Отныне, очевидно, преждевременный полет в рай нам не угрожает: вместе с платформой исчезли пулеметчики, дежурившие на боковых площадках паровоза. Пятнистые маскировочные накидки делали их похожими на впавших в спячку жаб.
Мы стоим уже больше часа, и опять никто ничего не знает. Пассажирам приказано не покидать перрона до особого распоряжения. Мы гуляем и ждем. Ждем и гуляем, каждый сам по себе. Занятие неутомительное, но скучное. Хуже всех себя чувствует оберфюрер. Он возмущен нерасторопностью итальянцев и скверной выправкой карабинеров[3], занявших посты у выхода с перрона. Магические документы фон Кольвица утратили в Триесте силу, о чем ему дали понять еще в вагоне. Пограничники не посчитались с желанием Вешалки остаться в купе и, игнорируя его командный тон, проводили до двери. Я слышал, как они смеялись, передразнивая акцент фон Кольвица и журавлиную походку, и мимоходом отметил про себя, что итальянцы не жалуют союзников.
Карабинеры смеялись, а я нет. С приближением к границе — бог ведает, какой на моем счету! — у меня, как правило, атрофируется врожденное чувство юмора; в обычное время я готов захохотать по любому приличному поводу; в детстве для этого оказывалось достаточно просто пальца; но сейчас меня не развеселил бы и Фернандель. Я разглядываю рекламный щит с его физиономией и уговариваю себя не волноваться. «Спокойно, Слави, дорогой... Как говорится, еще не вечер».
Фон Кольвицу явно претит прогулка по перрону. Краем глаза наблюдаю, как он ведет переговоры с карабинерами. Похоже, они договорились; во всяком случае, когда я, налюбовавшись Фернанделем, поворачиваюсь к выходу, Вешалка уже миновал турникет и скрывается в вокзале. Его сопровождает малосимпатичная личность в черной форме.

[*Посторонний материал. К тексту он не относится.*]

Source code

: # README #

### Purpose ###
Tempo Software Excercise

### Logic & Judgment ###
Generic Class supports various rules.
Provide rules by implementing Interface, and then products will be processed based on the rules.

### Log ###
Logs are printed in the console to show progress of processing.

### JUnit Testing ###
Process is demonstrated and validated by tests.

Это совсем не тот случай, по которому веселятся, хотя, с другой стороны, еще не повод для слез. Раскрываю детектив, сдвигаю шляпу на лоб, чтобы не мешало солнце, и начинаю упиваться похождениями благородного сыщика. Толстый роман — отрада путешествующего, его друг и спутник, стоимостью двадцать марок и пятьдесят пфеннигов. Он куплен, судя по пометке, до войны у известного берлинского букиниста — довольно редкое издание «Мании старого Деррика» Эдгара Уоллеса в переводе на немецкий.
Скучно. Одиноко. Жарко. Солнце ведет себя безобразно, превращая крахмальный воротничок в компресс. В детстве я часто страдал ангинами, и с тех пор воспоминания о бесчисленных компрессах, приятных и удобных, как петля на висельнике, возникают в памяти — была бы причина. «Ах, Слави! — выговариваю я себе. — Ты все остришь, старина! Чувство юмора — это прекрасно, но не кажется ли тебе, что применительно к данным обстоятельствам оно являет пример перехода достоинства в недостаток?»